(The task): All that is wanted is the exact text of the lines below from the one with "Nota na entrevista, GABRIELLA" through the one with "ビッグピエンルーフ: 4 -> 6", inclusive, minus any pictures.

Start of Dataset extract

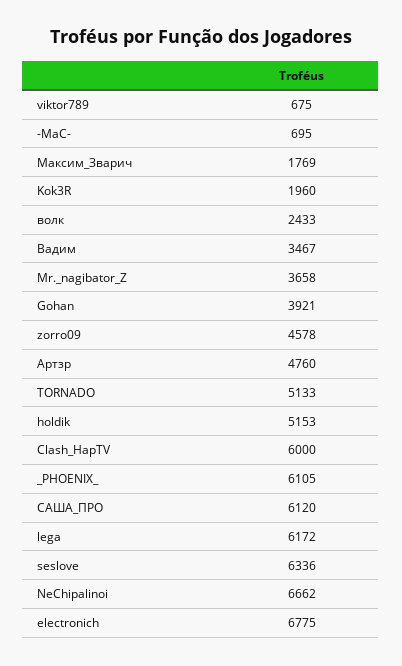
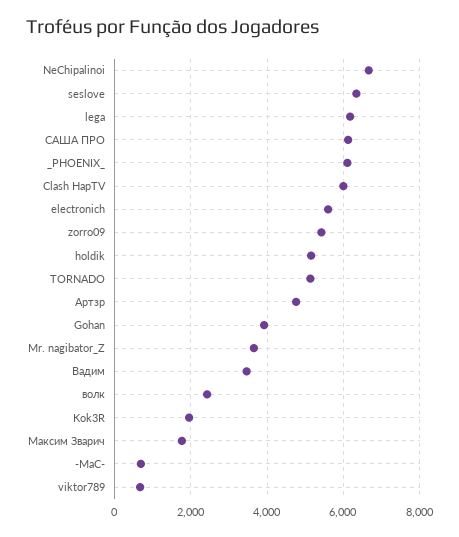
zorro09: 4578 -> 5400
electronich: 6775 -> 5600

End of Dataset extract
Start of Dataset extract

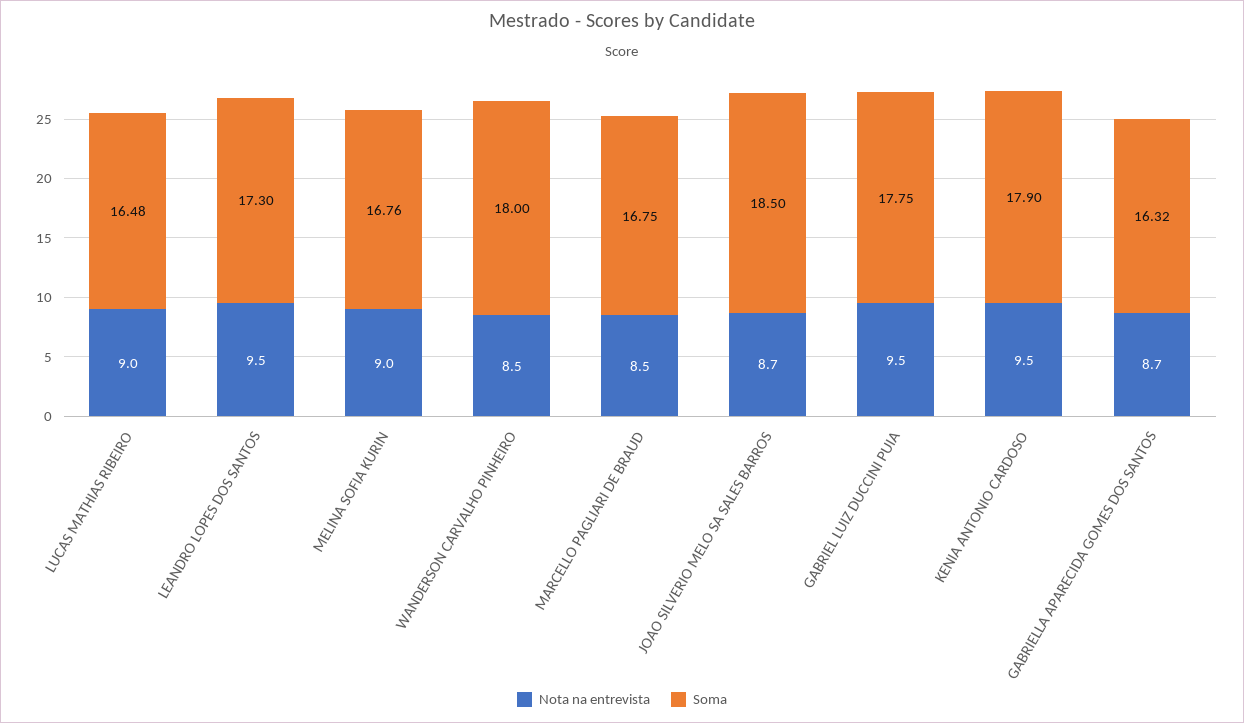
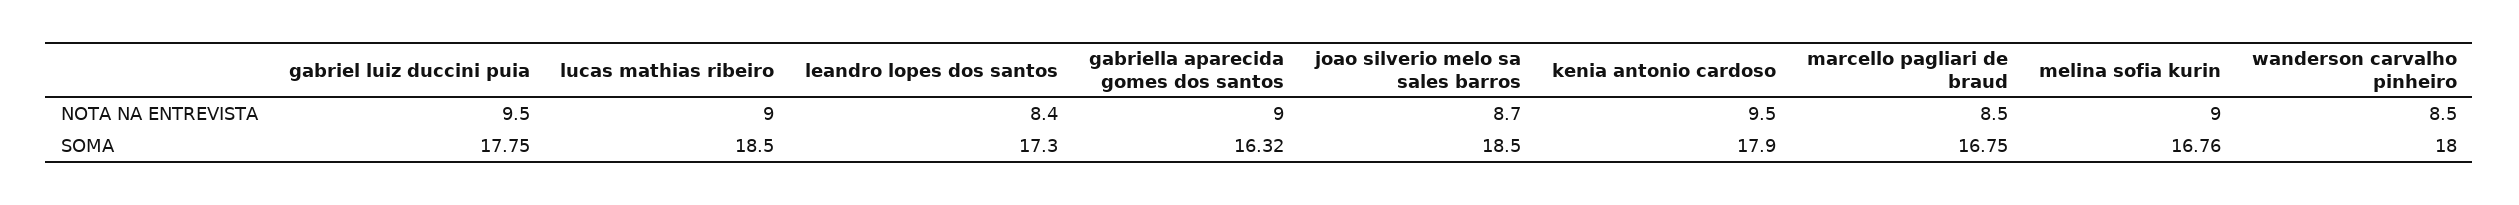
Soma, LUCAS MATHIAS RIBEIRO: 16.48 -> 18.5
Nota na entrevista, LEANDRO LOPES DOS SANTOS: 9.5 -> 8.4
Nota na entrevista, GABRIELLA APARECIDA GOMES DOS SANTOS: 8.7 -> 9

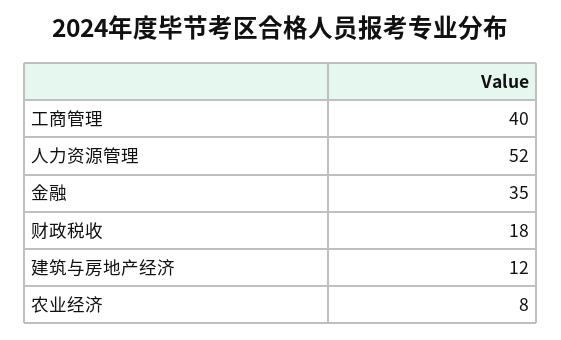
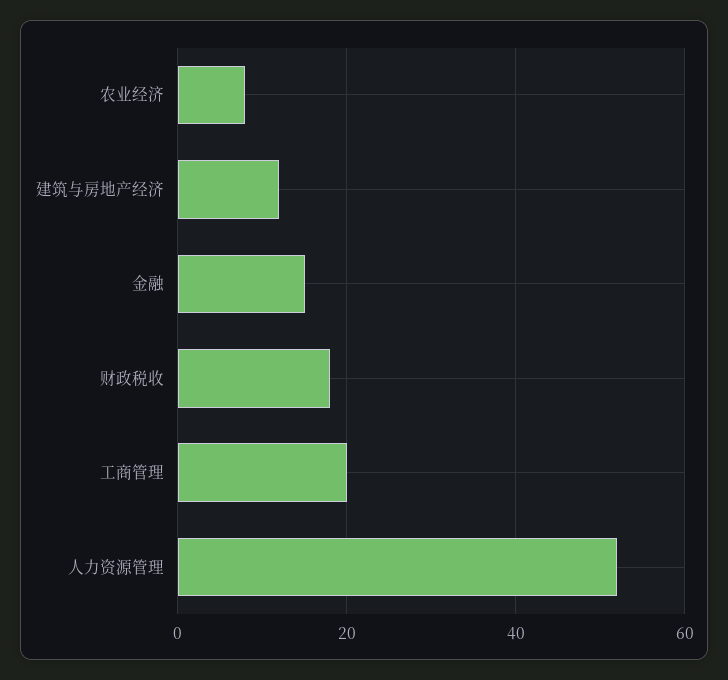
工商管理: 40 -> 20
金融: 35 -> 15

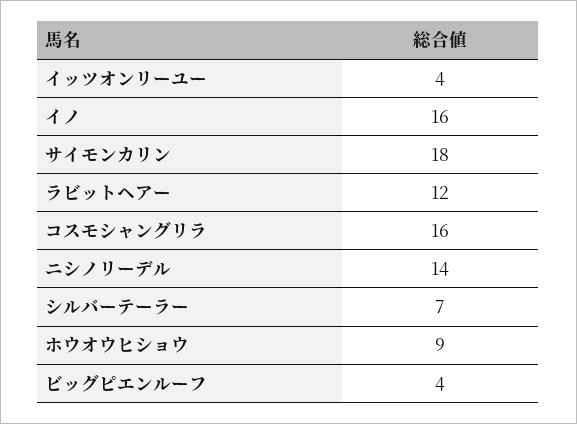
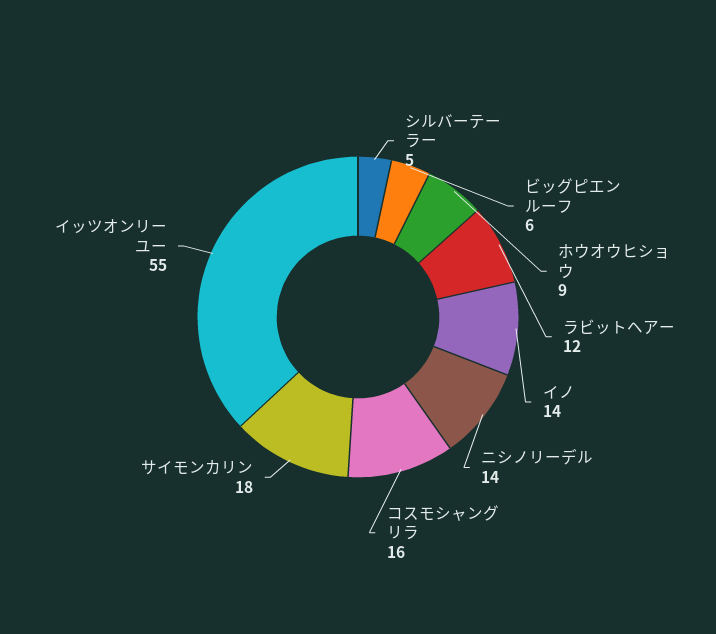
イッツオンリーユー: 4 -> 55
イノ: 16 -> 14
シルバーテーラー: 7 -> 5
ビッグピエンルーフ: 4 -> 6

End of Dataset extract
Start of Dataset extract

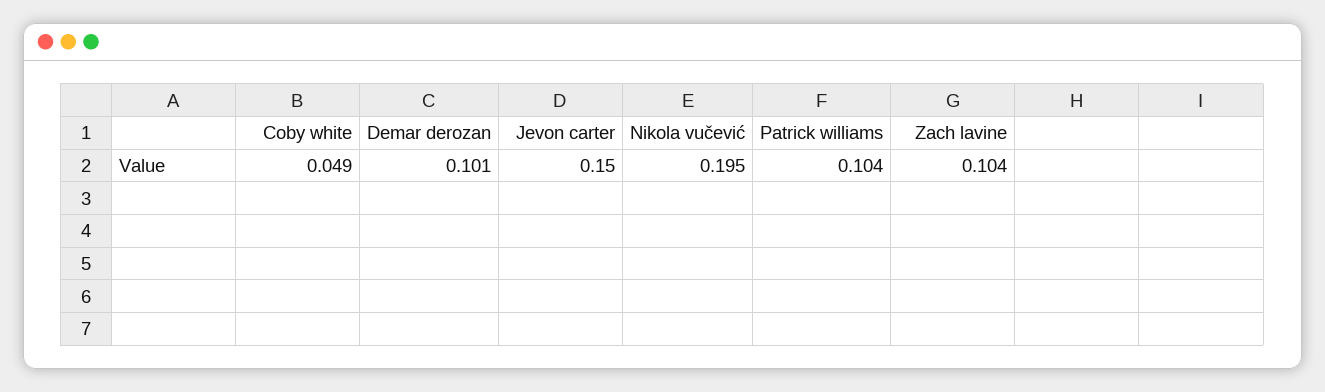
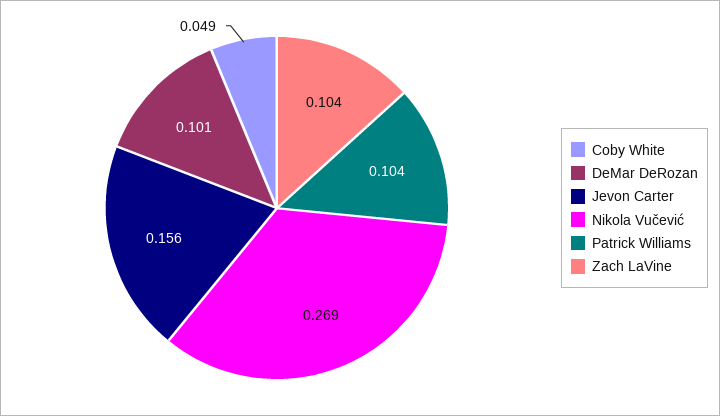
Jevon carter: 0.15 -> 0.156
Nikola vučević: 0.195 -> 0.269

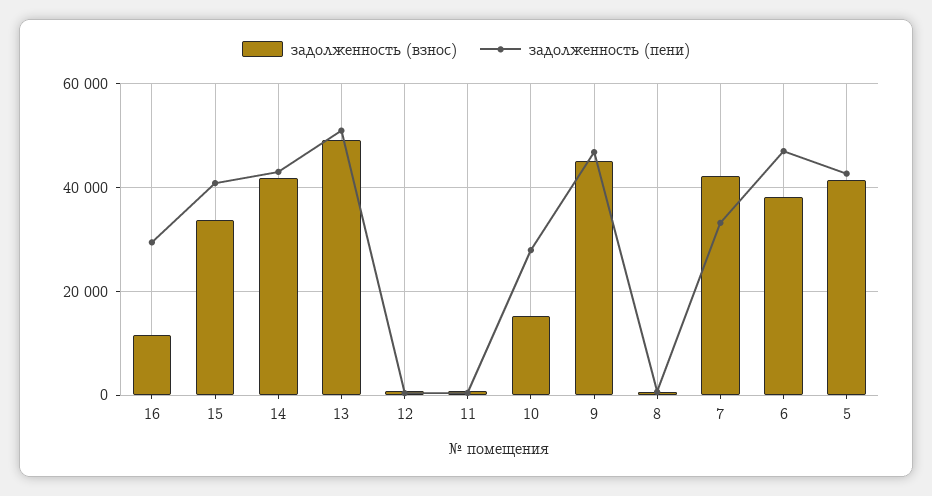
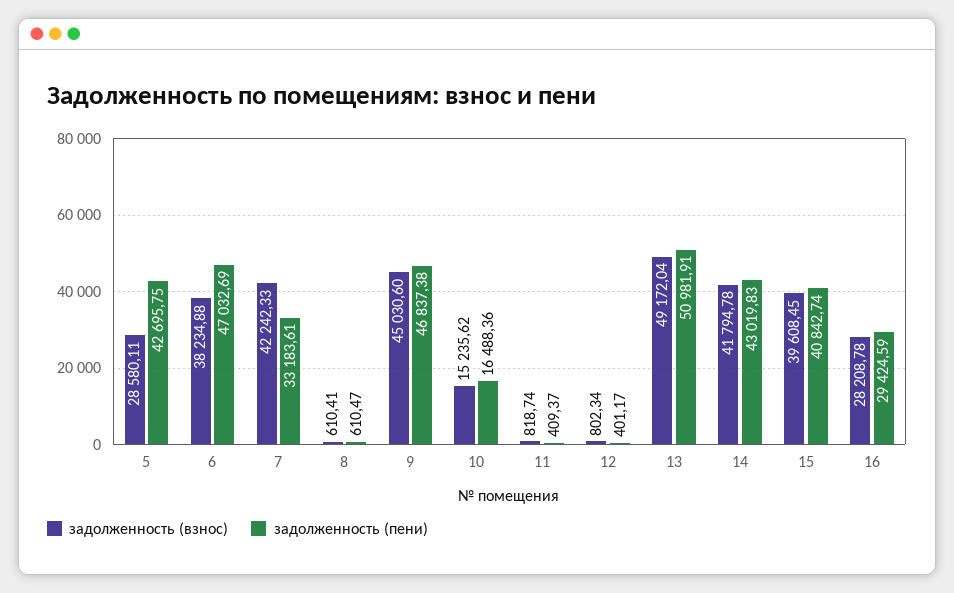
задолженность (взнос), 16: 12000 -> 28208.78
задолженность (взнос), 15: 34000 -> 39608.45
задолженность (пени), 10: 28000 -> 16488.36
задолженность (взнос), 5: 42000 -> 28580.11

End of Dataset extract

(Solution for this task):
Nota na entrevista, GABRIELLA APARECIDA GOMES DOS SANTOS: 8.7 -> 9

工商管理: 40 -> 20
金融: 35 -> 15

イッツオンリーユー: 4 -> 55
イノ: 16 -> 14
シルバーテーラー: 7 -> 5
ビッグピエンルーフ: 4 -> 6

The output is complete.